Naquele dia, a figura de mais poder entre os militares iemenitas, o general Ali Muhsin al-Ahmar, comandante da Primeira Divisão Armada, jogou todo o seu prestígio no movimento dos cidadãos e jurou defender a “revolução pacífica dos jovens do Iêmen”. Outras altas figuras do establishment militar logo o seguiram. Altos funcionários civis do governo, entre os quais vários embaixadores e diplomatas renunciaram. Importantes líderes tribais, há muito tempo o elemento mais crucialmente importante do poder de Saleh, também se mudaram para a oposição.
Saleh, conhecido no Iêmen como “O Chefe”, assumiu o poder em 1990, logo depois da unificação entre o norte, que ele mesmo governava desde os anos 1970s, e o sul, que era então governado por governo marxista, com base em Aden.
Saleh é sobrevivente que abriu caminho pessoal por trilhas que vêm da Guerra Fria, atravessam profundas divisões tribais e chegam à “guerra ao terror” global. O governo Obama, quando chegou sua vez, aumentou a ajuda militar ao seu governo. Apesar de conhecido como jogador que faz jogo duplo, Saleh foi tacitamente definido como o homem de Washington na Península Arábica.
Ao longo de seu longuíssimo governo, Saleh sempre viu, como as maiores ameaças que enfrentou, a rebelião Houthi no norte e um movimento secessionista no sul. Para os EUA, a única ameaça seria a Al Qaeda. No final, foi uma massa autônoma, em grande parte de jovens, que provou ser a força mais potente que se atravessou no caminho do poder de Saleh.
O fim do governo de Saleh é fonte de grande ansiedade na Casa Branca, mas os EUA tiveram papel importante, embora não desejado, no enfraquecimento daquele regime. Por mais de uma década, as políticas dos EUA esqueceram a sociedade civil e o desenvolvimento do Iêmen, focados exclusivamente numa estratégia militar que visava a caçar terroristas. Essas operações não só provocaram a morte de muitos civis e incendiaram a fúria popular contra Saleh por permitir que militares norte-americanos comandassem as operações; elas também alimentaram a corrupção de Saleh e seu governo, que nada fizeram para melhorar as condições de miséria em que vivia o país árabe mais pobre do mundo –, até que essas multidões despertaram e saíram às ruas, em rebelião.
Para inúmeros analistas, a situação é muito mais grave para os EUA no Iêmen, que na Líbia, apesar de a resposta dos EUA à repressão violenta nos dois países ter sido tão absolutamente diferente nos dois casos.
Apesar de a secretária de Estado Hillary Clinton e outros altos funcionários do governo terem condenado a violência no Iêmen, ninguém exigiu o fim do regime nem qualquer tipo de ação militar para proteger civis. Para o Iêmen, os EUA clamaram por “uma solução política”.
Poucos dias antes do massacre em Sanaa, o secretário de Defesa Robert Gates, em visita a Moscou, foi perguntado sobre se os EUA ainda apoiavam Saleh. E respondeu: “Não me parece adequado falar sobre assuntos internos do Iêmen”. Mas o que disse em seguida diz muitíssimo sobre as prioridades dos EUA: “Obviamente, os EUA estão preocupados com a instabilidade no Iêmen. Consideramos a Al Qaeda na Península Arábica, AQPA [ing. AQAP], que tem bases principalmente no Iêmen, como o grupo provavelmente mais perigoso de todas as franquias da Al Qaeda, nesse momento. Qualquer instabilidade, que tire a atenção do combate à AQPA é, com certeza, minha principal preocupação sobre a situação.”

* _REQUISITOS DO EXERCÍCIO_:
(A) Verta para o inglês esta frase do trecho sobre o Iêmen: “Outras altas figuras do establishment militar logo o seguiram.”
(B) Prolongue o texto sobre a crise política no Iêmen, escrevendo a partir da última frase apresentada.
Os registros não são necessários para resolver esta atividade.

* _DADOS EXTRAÍDOS_:
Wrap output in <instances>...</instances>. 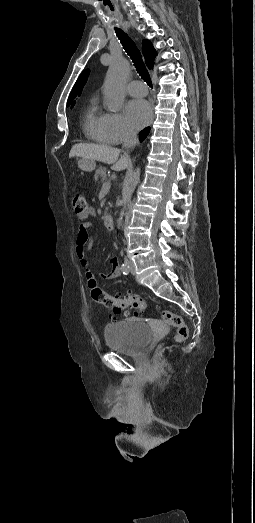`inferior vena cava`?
Instances as JSON below:
<instances>
[{
	"instance_id": "inferior-vena-cava-1",
	"label": "inferior vena cava",
	"mask_w": 255,
	"mask_h": 523,
	"mask_svg": "<svg viewBox=\"0 0 255 523\" xmlns=\"http://www.w3.org/2000/svg\"><path fill=\"white\" fill-rule=\"evenodd\" d=\"M137 142V132H134V130H130V128H128V130H126L124 146H126V148H132V146H135Z\"/></svg>"
}]
</instances>
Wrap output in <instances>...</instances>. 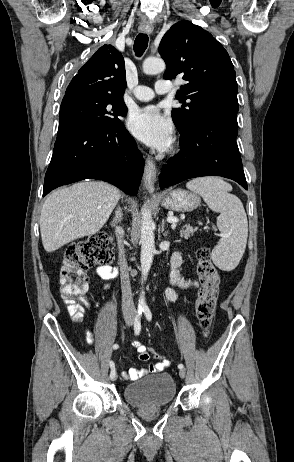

* _RESPOSTAS DO EXERCÍCIO_:
(A) Other senior figures of the military establishment soon followed him.

(B)
AQPA foi o grupo que enviou para os EUA o homem “da bomba na cueca” em dezembro de 2009. Também esteve por trás dos “pacotes-bomba” em outubro de 2010; e um dos seus membros é o clérigo muçulmano radical Anwar al-Awlaki. Em fevereiro, Michael Leiter, diretor do Centro Nacional de Contraterrorismo falou ao Congresso sobre os principais grupos que ameaçavam os EUA em todo o mundo. “A Al Qaeda na Península Arábica, liderada por al-Awlaki, representa provavelmente a maior ameaça que pesa sobre nossa pátria norte-americana” – disse ele, ao Comitê da Câmara de Deputados para Segurança Nacional. O Procurador-geral Eric Holder disse que Awlaki “estaria na mesma lista, com Laden.” Outras fontes da inteligência disseram a The Nation que o governo exagerava o papel de Awlaki dentro da AQPA, mas reconheciam que a mitologia em torno dele já ganhara vida própria. A maioria dos analistas estimam que a AQAP conte com um núcleo de 300-500 membros (mas há quem diga que seriam vários milhares).
Desde o primeiro dia de governo, o presidente Obama e seu principal conselheiro para contraterrorismo, John Brennan, fizeram do Iêmen alta prioridade, por causa da presença da AQAP naquele território. Embora Saleh sempre tenha mostrado duas caras e dois discursos quando negocia com os EUA, difícil imaginar ditador mais subserviente naquela região. Saleh deu permissão aos EUA para conduzirem sua guerra secreta ‘particular’ em território iemenita, inclusive com bombardeios contra campos da Al-Quaeda na Península Arábica, e operações letais, unilaterais, também em solo do Iêmen. Como bônus, Saleh assumiu publicamente a responsabilidade pelos ataques norte-americanos em solo do Iêmen, como tentativa de mascarar a extensão do envolvimento dos exércitos norte-americanos. Simultaneamente, o governo Obama expandiu os programas de treinamento e de reequipamento das forças militares e de segurança do Iêmen.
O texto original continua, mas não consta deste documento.